Fig. 1. Diagram of the experimental setup for 3 balls.

Fig. 2. Aerial view of experimental setup for 4 balls

Fig. 3. Horizontal view of setup

Procedure: Fresh rechargeable batteries were placed in the Squiggle Ball^TMs before data was taken every day.  The movable piston and Force Sensors were placed x cm's from the right wall of the frame.  The Force Sensors were then taped down to the frame.  The piston was moved away from the Force Sensors and the balls were turned on.  The Force Sensors were tared at this point to zero the effect of the balls colliding with the other walls.  The piston was returned to its original place and Data Studio was told to start taking data.  Data Studio recorded the force on both sensors every .005s (at a frequency of 200Hz).  10 runs were done at each position for 30s.  This experiment was preformed at x= 15, 20, 25, 30, 35, 40, 45, 50, and 55 cm for 3 and 4 balls and at x= 20, 25, 30, 35, 40, 45, 50, and 55 cm for 5 and 6 balls.  The bar on the left and right hand side were marked at these lengths for consistency.  There were small variations in this experiment during data taking.  For 3 balls, the rod was not taped to the frame.  Instead weights were placed behind the Force Sensors.  Also, the Force Sensors were parallel to the ground instead of being suspended upward as in subsequent experiments.  At x=55cm for all runs, the Force Sensors rested against the frame instead of tape.  During all runs, there were times when balls got stuck on a wall or when their motor stopped functioning.  A slight push was given to the balls at this time.

Part II:  Pressure Fluctuation Machine

Setup:  The same rectangular frame, ribbed mat, movable piston, and squiggle balls were used in this experiment.  The Force Sensors were removed and a piece of cardboard on a light metal post was attached to the moveable piston with electric and masking tape.  A Motion Sensor was placed on a block resting on the Signal Interface.  This Sensor was on the left hand side of the wall and placed perpendicular to the cardboard.   The motion sensor was connected to the interface which was in turn connected to the computer.  Squiggle Ball^TMs were placed on either part of the frame.  See the diagram below.

Fig. 4. Diagram of the experimental setup for 3 vs. 3 balls.

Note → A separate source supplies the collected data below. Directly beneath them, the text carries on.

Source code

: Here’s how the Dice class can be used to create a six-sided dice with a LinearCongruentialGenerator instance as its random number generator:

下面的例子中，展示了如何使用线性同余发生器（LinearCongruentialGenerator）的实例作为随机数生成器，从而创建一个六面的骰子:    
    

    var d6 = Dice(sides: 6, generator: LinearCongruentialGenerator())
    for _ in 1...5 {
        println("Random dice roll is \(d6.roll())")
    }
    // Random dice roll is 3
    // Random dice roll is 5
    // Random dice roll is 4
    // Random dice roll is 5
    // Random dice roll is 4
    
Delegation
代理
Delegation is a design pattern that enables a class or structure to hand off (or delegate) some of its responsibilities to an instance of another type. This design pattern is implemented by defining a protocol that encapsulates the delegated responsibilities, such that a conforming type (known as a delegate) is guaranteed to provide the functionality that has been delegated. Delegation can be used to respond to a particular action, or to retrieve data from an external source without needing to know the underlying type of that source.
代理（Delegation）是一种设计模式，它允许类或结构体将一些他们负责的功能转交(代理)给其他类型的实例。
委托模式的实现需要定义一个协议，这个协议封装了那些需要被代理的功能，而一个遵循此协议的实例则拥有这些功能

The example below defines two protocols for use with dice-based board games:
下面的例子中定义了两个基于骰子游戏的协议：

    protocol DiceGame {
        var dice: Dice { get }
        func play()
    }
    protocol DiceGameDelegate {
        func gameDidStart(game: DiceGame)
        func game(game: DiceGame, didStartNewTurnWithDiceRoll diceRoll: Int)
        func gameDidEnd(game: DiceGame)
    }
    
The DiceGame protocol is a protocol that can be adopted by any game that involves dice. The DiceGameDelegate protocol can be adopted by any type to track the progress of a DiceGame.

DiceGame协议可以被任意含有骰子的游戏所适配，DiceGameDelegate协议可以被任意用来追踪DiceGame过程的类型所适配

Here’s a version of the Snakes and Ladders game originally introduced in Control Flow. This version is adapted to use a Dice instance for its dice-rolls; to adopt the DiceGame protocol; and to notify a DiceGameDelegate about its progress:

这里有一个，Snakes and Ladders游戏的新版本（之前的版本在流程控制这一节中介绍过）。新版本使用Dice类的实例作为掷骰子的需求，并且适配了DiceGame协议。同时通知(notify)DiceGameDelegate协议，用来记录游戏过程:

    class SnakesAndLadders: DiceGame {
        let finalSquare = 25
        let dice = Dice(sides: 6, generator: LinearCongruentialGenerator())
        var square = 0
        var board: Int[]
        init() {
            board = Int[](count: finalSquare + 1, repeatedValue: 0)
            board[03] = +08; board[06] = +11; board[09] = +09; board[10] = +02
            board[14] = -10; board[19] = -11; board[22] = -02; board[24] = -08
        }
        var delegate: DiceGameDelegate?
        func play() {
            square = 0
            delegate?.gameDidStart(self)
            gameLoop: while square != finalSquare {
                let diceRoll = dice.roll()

Fig. 5. Aerial view of setup for 3 vs. 3 balls

Procedure:  Fresh rechargeable batteries were placed in the Squiggle Ball^TMs.  The partition was placed at x=35cm, approximately in the middle of the frame.  For the first part, 3 squiggle balls were placed on either sides of the partition.  The balls were turned on, the piston released, and DataStudio was told to take data.  For 30 minutes, DataStudio recorded the position of the cardboard and the time every 0.005s (200Hz).  For the second part, 4 balls were placed in the left section and 2 balls were placed in the right.  Again, the position of the piston was recorded for 30 minutes.  During both of these runs, there were times when a ball got stuck on a wall or when a balls' motor stopped functioning.  A small push was given to the balls at these times.